_EXCERPTED PASSAGE:_
= Beginning of Section =

Quercetin and HSP27 siRNA inhibit the protective effects of 17β-estradiol in C2C12 muscle cells

To examine the role of HSP27 as mediator of the antiapototic effects of 17β-estradiol, C2C12 cells were preincubated with quercetin, an inhibitor of HSPs, or alternatively with HSP27 siRNA, and then HSP27 expression and apoptosis were evaluated after challenging the muscle cells with H2O2 in the absence and presence of E2.

= End of Section =

_ASSIGNED TASK:_
In the passage on HSP27 and 17β-estradiol, what is quercetin described as?

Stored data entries

= Beginning of Section =

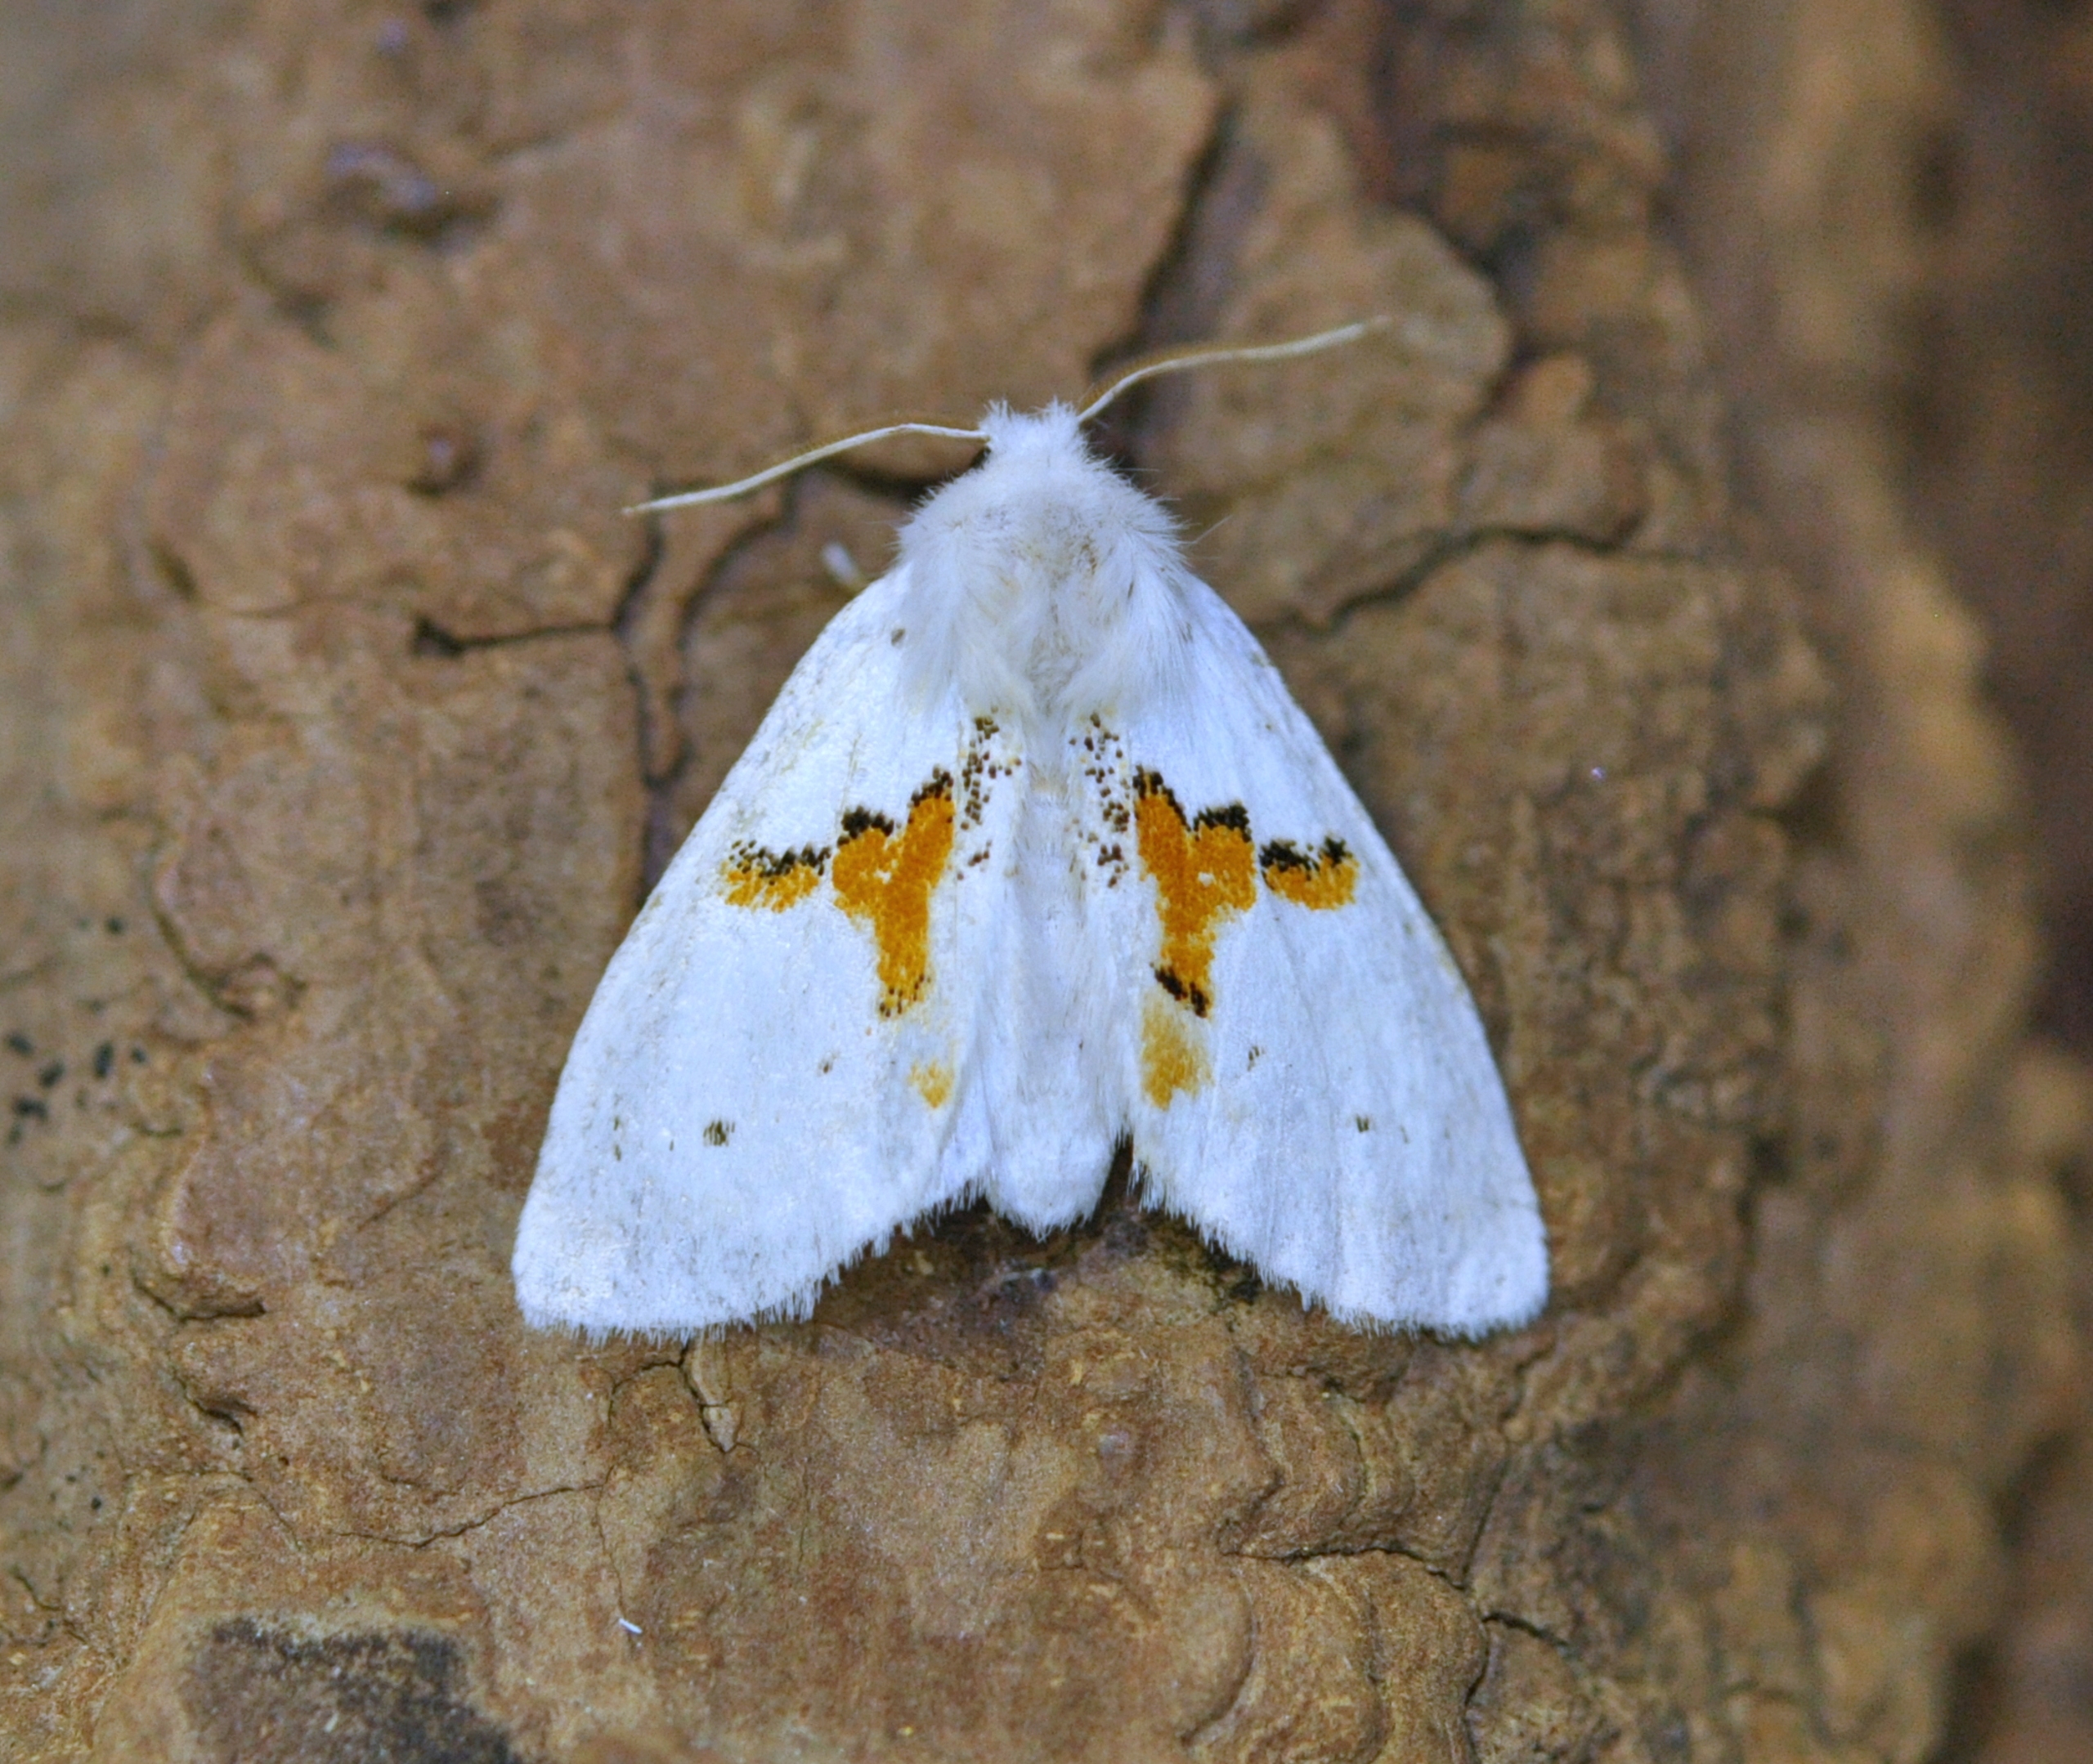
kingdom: Animalia
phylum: Arthropoda
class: Insecta
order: Lepidoptera
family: Notodontidae
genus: Leucodonta
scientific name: Leucodonta bicoloria
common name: Snehvid birkespinder
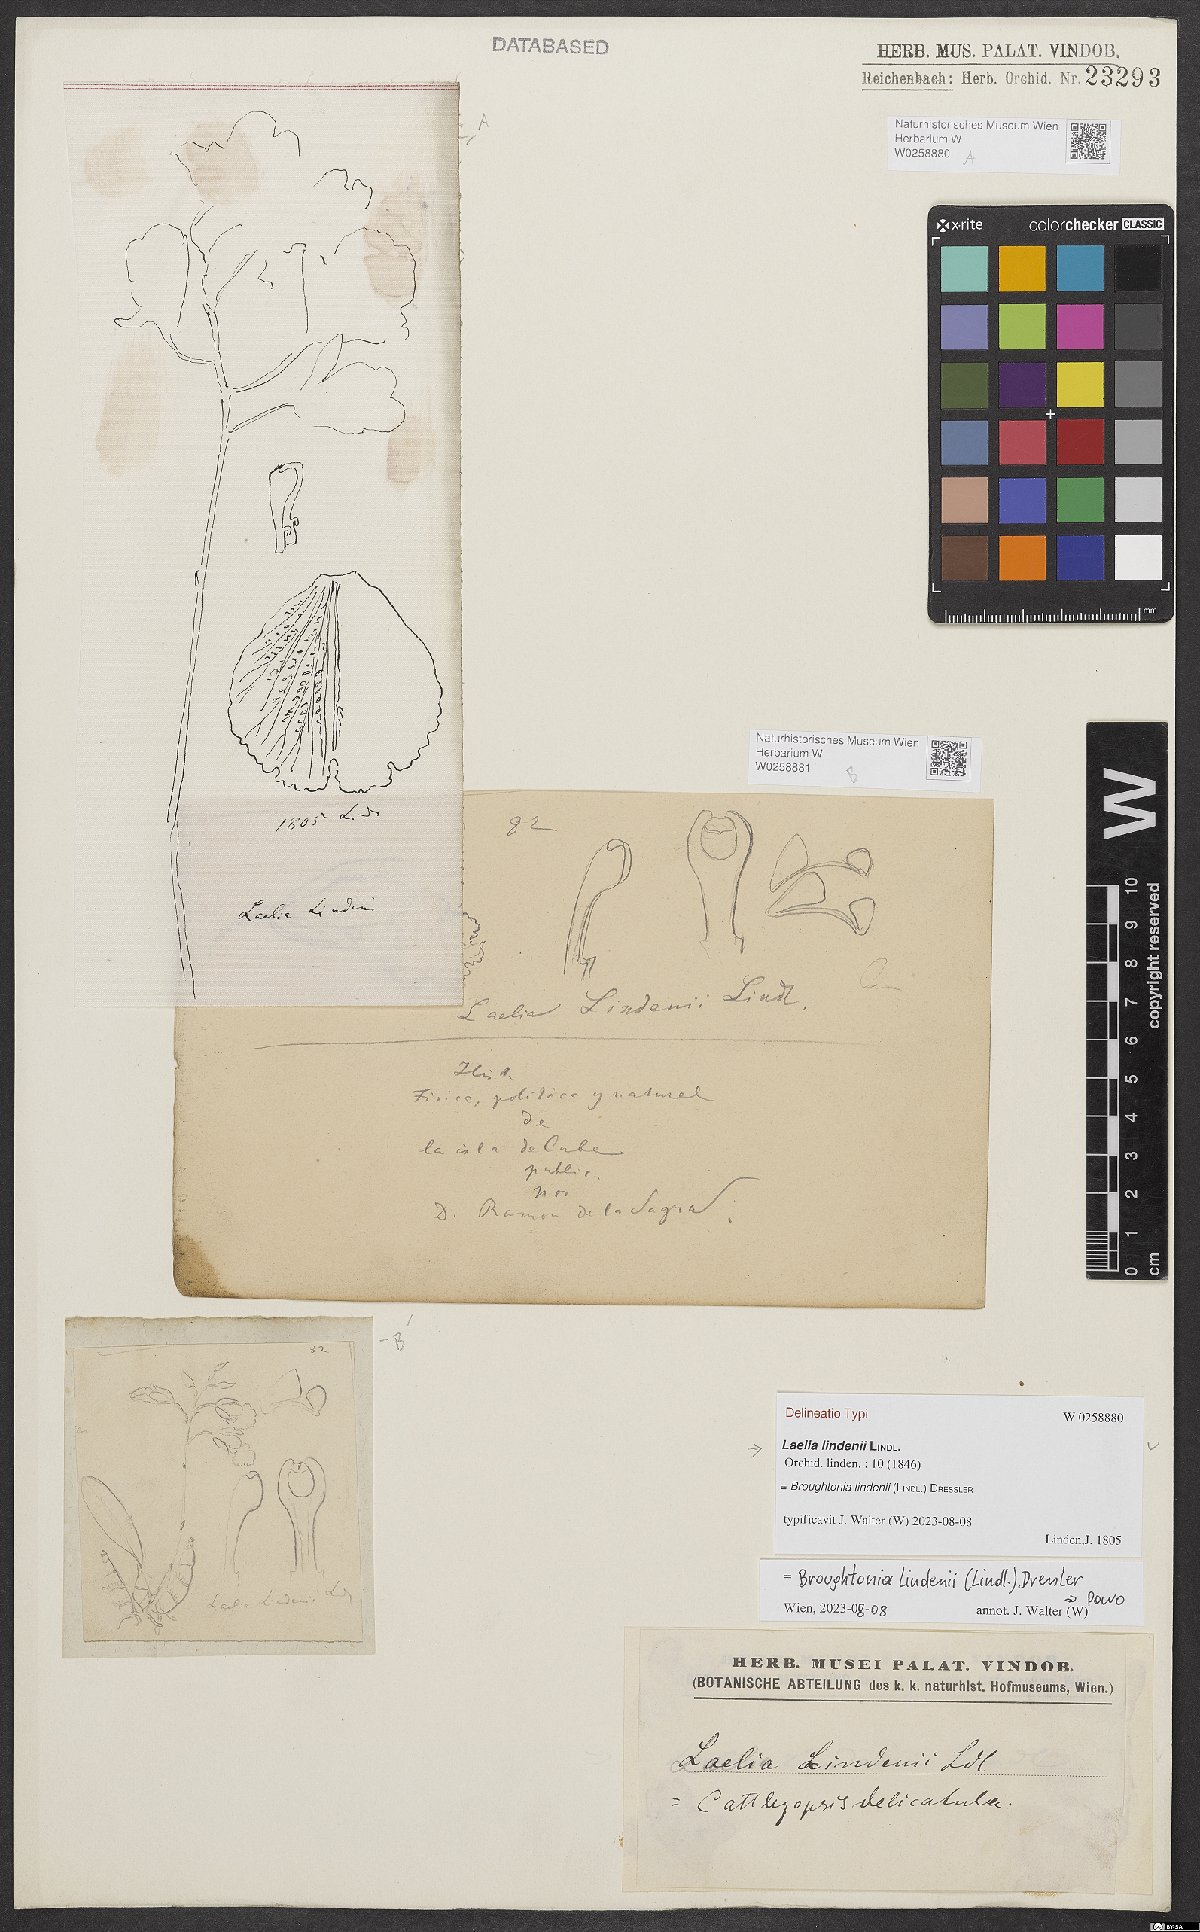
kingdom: Plantae
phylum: Tracheophyta
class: Liliopsida
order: Asparagales
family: Orchidaceae
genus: Broughtonia
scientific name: Broughtonia lindenii
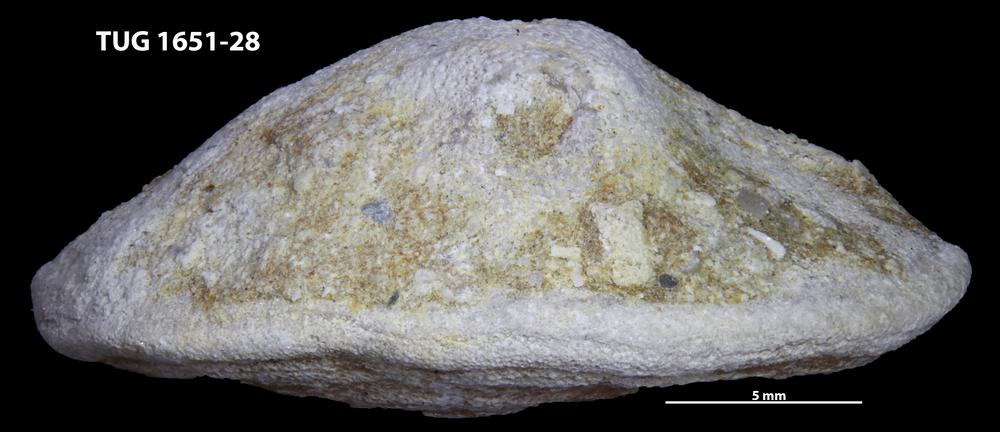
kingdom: Animalia
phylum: Annelida
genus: Anoigmaichnus
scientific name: Anoigmaichnus
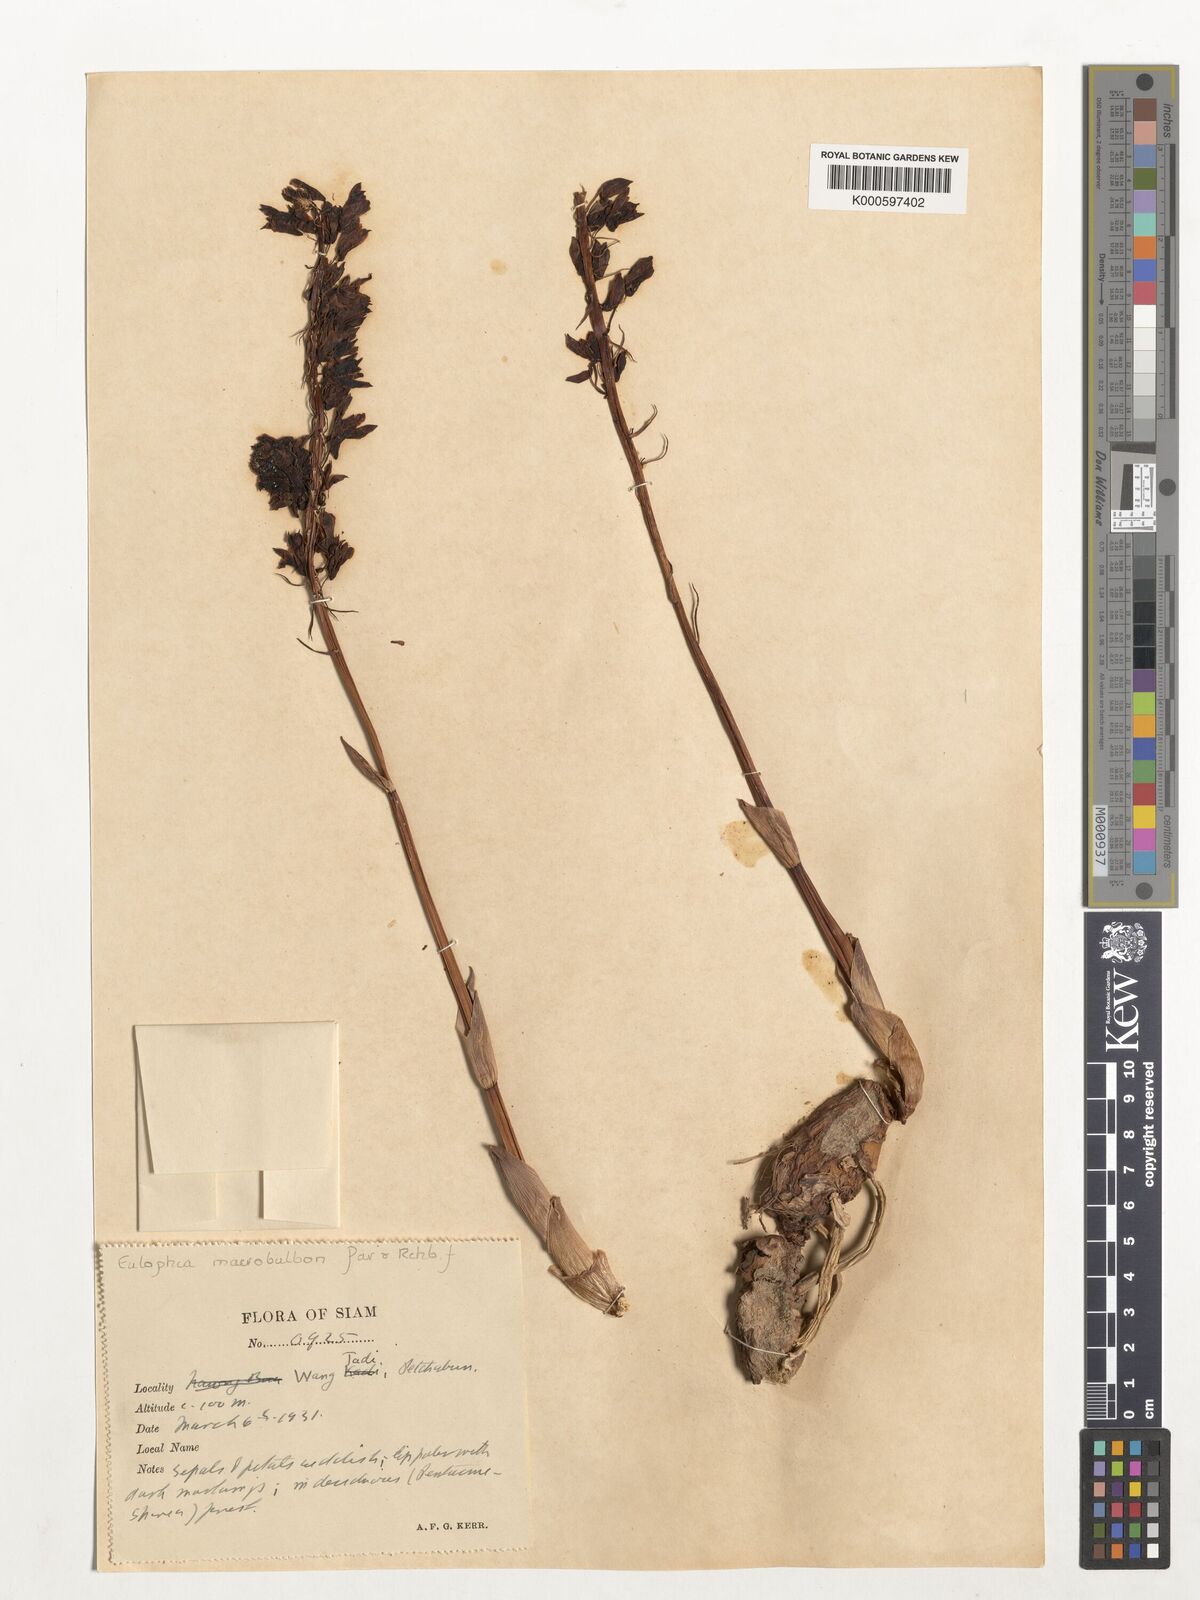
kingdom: Plantae
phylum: Tracheophyta
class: Liliopsida
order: Asparagales
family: Orchidaceae
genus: Eulophia
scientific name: Eulophia macrobulbon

= End of Section =

_FINISHED TASK:_
An inhibitor of HSPs.